PDF(Pubmed)
Abstract:
It is known that the inflammation process leading to oxidative stress and thyroid hormone metabolism dysfunction is highly altered in metabolic dysfunction associated with steatotic liver disease (MASLD). This study aims to address the effect of ornithine aspartate (LOLA) and vitamin E (VitE) in improving these processes. Adult Sprague-Dawley rats were assigned to five groups and treated for 28 weeks: controls (n = 10) received a standard diet (for 28 weeks) plus gavage with distilled water (DW) from weeks 16 to 28. MASLD groups received a high-fat and choline-deficient diet for 28 weeks (MASLD group) and daily gavage with 200 mg/kg/day of LOLA, or twice a week with 150 mg of VitE from weeks 16-28. LOLA diminished collagen deposition (p = 0.006). The same treatment diminished carbonyl, TBARS, and sulfhydryl levels and GPx activity (p < 0.001). Type 3 deiodinase increased in the MASLD group, downregulating T3-controlled genes, which was corrected in the presence of LOLA. LOLA also promoted a near-normalization of complex II, SDH, and GDH activities (p < 0.001) and improved reticulum stress, with a reduction in GRP78 and HSPA9/GRP75 protein levels (p < 0.05).

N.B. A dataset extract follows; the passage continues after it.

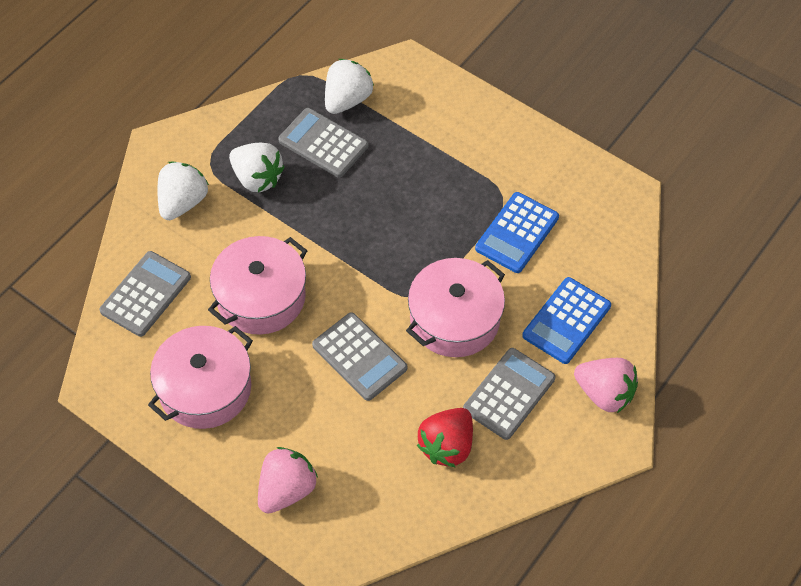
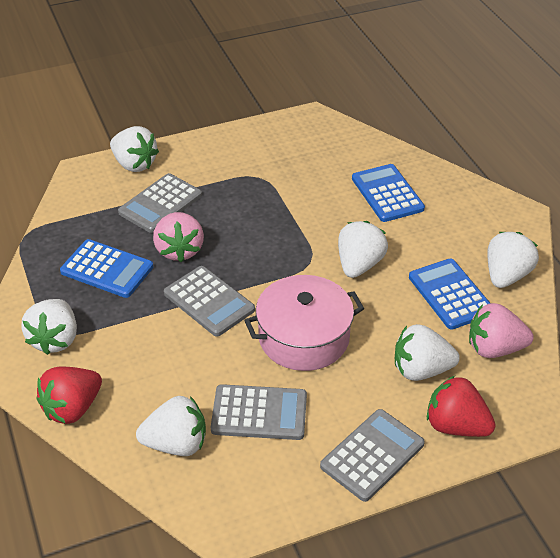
blue calculator: [475,192,559,273] [522,277,611,364] = 2 -> [60,239,153,298] [352,164,425,222] [409,258,490,330] = 3
pink pot: [148,326,253,429] [208,236,308,335] [406,258,505,357] = 3 -> [244,275,364,371] = 1
red strawberry: [417,408,473,468] = 1 -> [37,367,102,424] [427,376,496,437] = 2
white strawberry: [158,161,209,220] [229,143,285,192] [325,59,374,114] = 3 -> [21,299,77,355] [110,126,159,172] [136,396,206,456] [338,221,388,278] [395,324,460,381] [487,232,539,288] = 6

The enhanced energy production and metabolism of thyroid hormones, probably because of GSH replenishment provided by the L-glutamate portion of LOLA, opens a new therapeutic approach for MASLD.
摘要:
已知导致氧化应激和甲状腺激素代谢功能障碍的炎症过程在与脂肪变性肝病(MASLD)相关的代谢功能障碍中高度改变。这项研究旨在解决鸟氨酸天冬氨酸(LOLA)和维生素E(VitE)在改善这些过程中的作用。成年Sprague-Dawley大鼠被分为五组,治疗28周:对照组(n=10)接受标准饮食(28周),并在第16至28周进行蒸馏水(DW)灌胃。MASLD组接受高脂肪和胆碱缺乏的饮食28周(MASLD组),并每天灌胃200mg/kg/天的LOLA,或每周两次,从16-28周使用150mgVitE。LOLA减少胶原沉积(p=0.006)。同样的处理减少了羰基,TBARS,巯基水平和GPx活性(p<0.001)。3型脱碘酶在MASLD组增加,下调T3控制的基因,在LOLA的存在下进行了纠正。LOLA还促进了复杂II的接近正常化,SDH,和GDH活性(p<0.001)和改善的网状应激,GRP78和HSPA9/GRP75蛋白水平降低(p<0.05)。增强甲状腺激素的能量产生和代谢,可能是因为LOLA的L-谷氨酸部分提供的GSH补充,为MASLD开辟了新的治疗途径。